Neurons have high oxygen consumption, relatively low antioxidants (i.e. catalase and glutathione), and are exquisitely vulnerable to oxidative stress. In addition, neuronal cell membranes are rich in polyunsaturated fatty acids, and hence prone to ROS damage. Brain cells also have higher levels of iron, which acts as a prooxidant under pathologic conditions. ROS lead to lipid peroxidation, further producing aldehydes, alkanes, and dienals, which are toxic to neurons and white matter, and induce apoptosis. Studies have revealed variable susceptibility of specific brain regions to oxidative injury. Dopaminergic areas seem to be specifically sensitive to ROS/RNS-induced injury.

Cell death can be seen as a spectrum comprising apoptosis, necrosis, necroptosis, and parthanatos. Necroptosis (a form of regulated necrosis) involves proteins such as receptor-interacting serine/threonine-protein kinase 3 and Mixed Lineage Kinase domain like ( protein), which are induced by death receptors, interferons, toll-like receptors, and other mediators. Enhanced mitochondrial ROS production was found to be the terminal event in experimental mouse cells undergoing necroptosis. Ferroptosis is a type of regulated necrosis that is characterized by an iron-dependent production of ROS . Cell death involving poly-ADP ribose (PAR) polymerase formation is termed as parthanatos.

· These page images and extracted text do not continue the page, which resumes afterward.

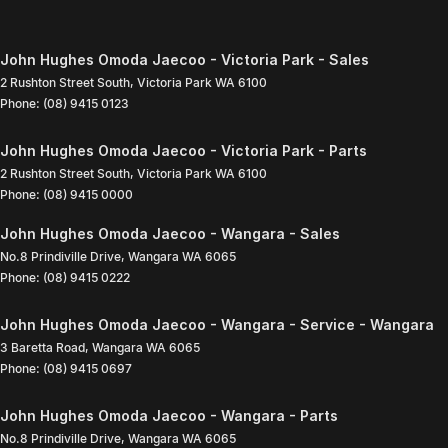
John Hughes Omoda Jaecoo - Victoria Park - Sales
2 Rushton Street South
,
Victoria Park
WA
6100
Phone:
(08) 9415 0123
John Hughes Omoda Jaecoo - Victoria Park - Parts
2 Rushton Street South
,
Victoria Park
WA
6100
Phone:
(08) 9415 0000
John Hughes Omoda Jaecoo - Wangara - Sales
No.8 Prindiville Drive
,
Wangara
WA
6065
Phone:
(08) 9415 0222
John Hughes Omoda Jaecoo - Wangara - Service - Wangara
3 Baretta Road
,
Wangara
WA
6065
Phone:
(08) 9415 0697
John Hughes Omoda Jaecoo - Wangara - Parts
No.8 Prindiville Drive
,
Wangara
WA
6065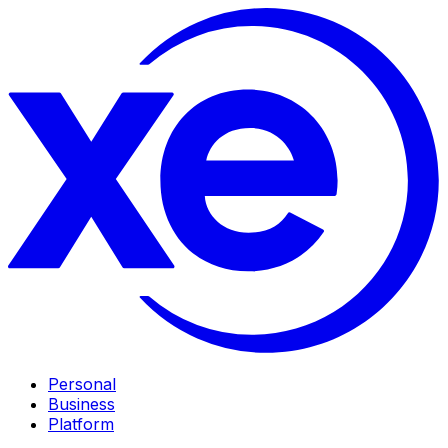
Personal
Business
Platform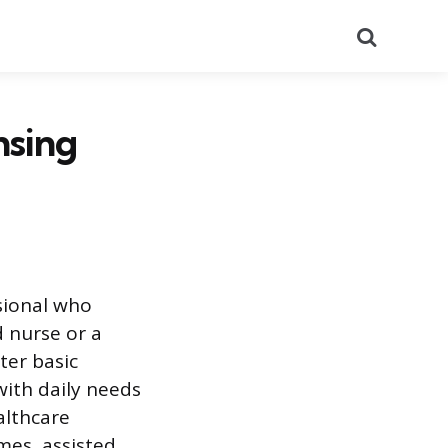
Search
nsing
ssional who
d nurse or a
ter basic
with daily needs
althcare
mes, assisted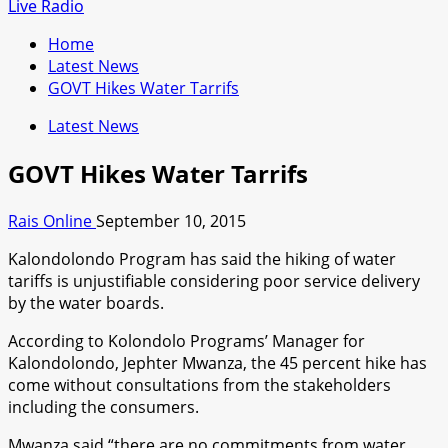
for:
Live Radio
Home
Latest News
GOVT Hikes Water Tarrifs
Latest News
GOVT Hikes Water Tarrifs
Rais Online
September 10, 2015
Kalondolondo Program has said the hiking of water
tariffs is unjustifiable considering poor service delivery
by the water boards.
According to Kolondolo Programs’ Manager for
Kalondolondo, Jephter Mwanza, the 45 percent hike has
come without consultations from the stakeholders
including the consumers.
Mwanza said “there are no commitments from water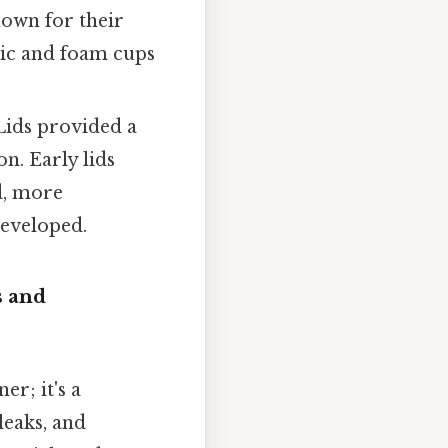
nown for their
tic and foam cups
 Lids provided a
on. Early lids
d, more
developed.
s and
er; it's a
leaks, and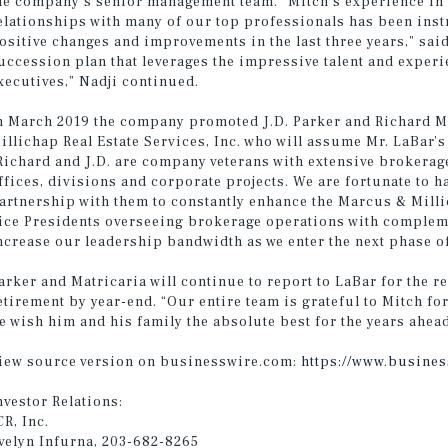
he company’s senior management team. “Mitch’s experience in
elationships with many of our top professionals has been in
ositive changes and improvements in the last three years,” said
uccession plan that leverages the impressive talent and exper
xecutives,” Nadji continued.
n March 2019 the company promoted J.D. Parker and Richard Ma
illichap Real Estate Services, Inc. who will assume Mr. LaBar’
Richard and J.D. are company veterans with extensive brokerag
ffices, divisions and corporate projects. We are fortunate to h
artnership with them to constantly enhance the Marcus & Milli
ice Presidents overseeing brokerage operations with compleme
ncrease our leadership bandwidth as we enter the next phase o
arker and Matricaria will continue to report to LaBar for the r
etirement by year-end. “Our entire team is grateful to Mitch 
e wish him and his family the absolute best for the years ahea
iew source version on businesswire.com:
https://www.busine
nvestor Relations:
CR, Inc.
velyn Infurna, 203-682-8265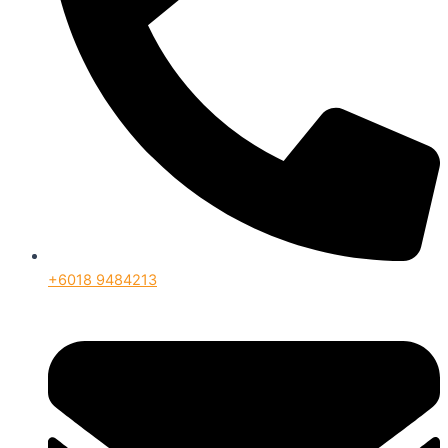
+6018 9484213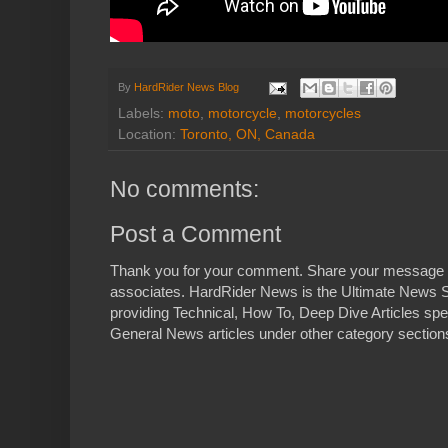
By
HardRider News Blog
Labels:
moto
,
motorcycle
,
motorcycles
Location:
Toronto, ON, Canada
No comments:
Post a Comment
Thank you for your comment. Share your message 
associates. HardRider News is the Ultimate News S
providing Technical, How To, Deep Dive Articles spe
General News articles under other category sections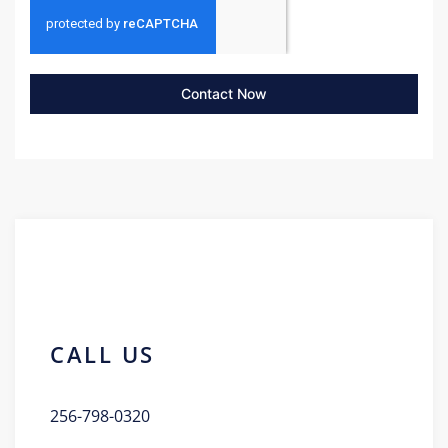
Contact Now
CALL US
256-798-0320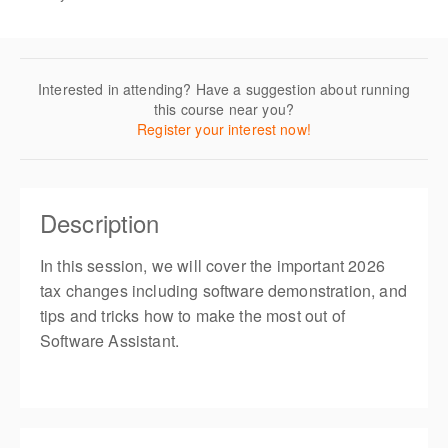
Interested in attending? Have a suggestion about running
this course near you?
Register your interest now!
Description
In this session, we will cover the important 2026
tax changes including software demonstration, and
tips and tricks how to make the most out of
Software Assistant.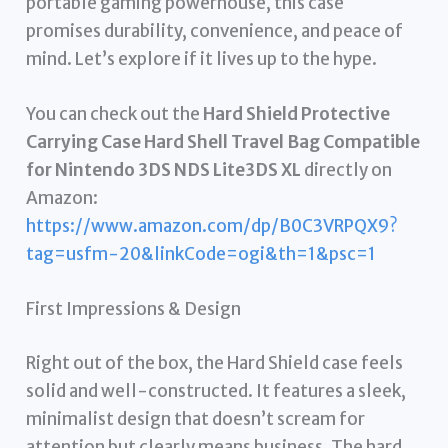
portable gaming powerhouse, this case
promises durability, convenience, and peace of
mind. Let’s explore if it lives up to the hype.
You can check out the
Hard Shield Protective
Carrying Case Hard Shell Travel Bag Compatible
for Nintendo 3DS NDS Lite3DS XL
directly on
Amazon:
https://www.amazon.com/dp/B0C3VRPQX9?
tag=usfm-20&linkCode=ogi&th=1&psc=1
First Impressions & Design
Right out of the box, the Hard Shield case feels
solid and well-constructed. It features a sleek,
minimalist design that doesn’t scream for
attention but clearly means business. The hard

Oxidative Stress in Ischemic Stroke

Arterial blockade by a thrombus or an embolus results in impaired cerebral perfusion. A complex biochemical cascade is triggered after an ischemic injury to the brain. Oxidative stress plays a major role in the series of events. Depletion of ATP inhibits the Na ⁺ /K ⁺ -ATPase pump, subsequently leading to electrolyte imbalance, which further results in anoxic depolarization of the membrane and promotes membrane instability. This usually takes place at the core of the ischemic stroke, and further expansion of the core depends on this biochemical cascade. The deprivation of oxygen and glucose and increased intracellular Ca ²⁺ , Na ⁺ , and ADP leads to increased mitochondrial production of ROS. Normal cell homeostasis depends on effective mitochondrial calcium buffering. Increased calcium levels induce opening of the mitochondrial permeability transition pore, which results in diffusion of molecules including ROS from the mitochondria to the cytoplasm, further exacerbating mitochondrial dysfunction. Along with leakage from the mitochondrial electron transport chain, free radicals are also generated via action of NADPH oxide synthases, xanthine oxidase, and cyclooxygenase ( Fig. 49.1 ).